### YOUR OBJECTIVE
Find the lines below that contain the word "from" and count them. Only the number should be given.

### SOURCE INFORMATION

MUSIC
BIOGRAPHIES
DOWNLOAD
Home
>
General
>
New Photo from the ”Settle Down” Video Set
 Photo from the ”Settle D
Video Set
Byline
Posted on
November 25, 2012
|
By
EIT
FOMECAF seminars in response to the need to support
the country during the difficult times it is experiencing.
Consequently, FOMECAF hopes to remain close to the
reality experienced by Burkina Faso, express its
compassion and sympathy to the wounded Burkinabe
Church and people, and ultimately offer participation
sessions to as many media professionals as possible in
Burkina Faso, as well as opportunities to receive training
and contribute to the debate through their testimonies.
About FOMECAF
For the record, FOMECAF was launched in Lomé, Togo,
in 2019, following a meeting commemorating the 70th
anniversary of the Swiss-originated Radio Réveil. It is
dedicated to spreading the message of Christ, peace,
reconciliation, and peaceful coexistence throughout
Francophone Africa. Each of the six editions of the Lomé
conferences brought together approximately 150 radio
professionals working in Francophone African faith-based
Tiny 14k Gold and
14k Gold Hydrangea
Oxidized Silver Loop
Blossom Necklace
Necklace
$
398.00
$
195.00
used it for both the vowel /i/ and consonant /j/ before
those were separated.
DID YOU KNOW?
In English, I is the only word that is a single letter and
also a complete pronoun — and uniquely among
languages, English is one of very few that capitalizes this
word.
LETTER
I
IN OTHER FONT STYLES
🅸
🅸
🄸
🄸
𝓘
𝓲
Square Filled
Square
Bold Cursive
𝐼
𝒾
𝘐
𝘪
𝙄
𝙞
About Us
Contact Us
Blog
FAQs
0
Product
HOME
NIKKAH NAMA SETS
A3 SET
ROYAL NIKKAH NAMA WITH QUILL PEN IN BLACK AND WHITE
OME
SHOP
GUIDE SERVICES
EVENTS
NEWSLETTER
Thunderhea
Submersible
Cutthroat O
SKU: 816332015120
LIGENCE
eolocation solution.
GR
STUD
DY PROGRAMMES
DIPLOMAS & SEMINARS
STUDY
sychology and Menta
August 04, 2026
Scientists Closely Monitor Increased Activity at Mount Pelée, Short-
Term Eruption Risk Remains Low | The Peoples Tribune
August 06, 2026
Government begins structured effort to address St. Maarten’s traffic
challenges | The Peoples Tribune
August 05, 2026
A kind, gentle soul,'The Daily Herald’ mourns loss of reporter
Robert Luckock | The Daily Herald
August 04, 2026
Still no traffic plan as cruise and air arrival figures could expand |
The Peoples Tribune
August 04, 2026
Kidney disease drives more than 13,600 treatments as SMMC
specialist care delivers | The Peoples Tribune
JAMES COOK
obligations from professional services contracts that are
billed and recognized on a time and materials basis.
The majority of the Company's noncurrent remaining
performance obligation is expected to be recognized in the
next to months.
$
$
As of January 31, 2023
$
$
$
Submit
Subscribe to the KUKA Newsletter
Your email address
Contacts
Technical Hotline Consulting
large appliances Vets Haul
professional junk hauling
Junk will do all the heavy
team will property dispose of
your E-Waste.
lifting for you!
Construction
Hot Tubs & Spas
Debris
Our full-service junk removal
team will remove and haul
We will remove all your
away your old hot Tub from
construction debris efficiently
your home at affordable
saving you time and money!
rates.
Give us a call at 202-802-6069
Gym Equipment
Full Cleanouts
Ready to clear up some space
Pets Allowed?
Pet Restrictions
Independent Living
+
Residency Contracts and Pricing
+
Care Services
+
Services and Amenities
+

### OUTPUT FOR THIS EXERCISE
4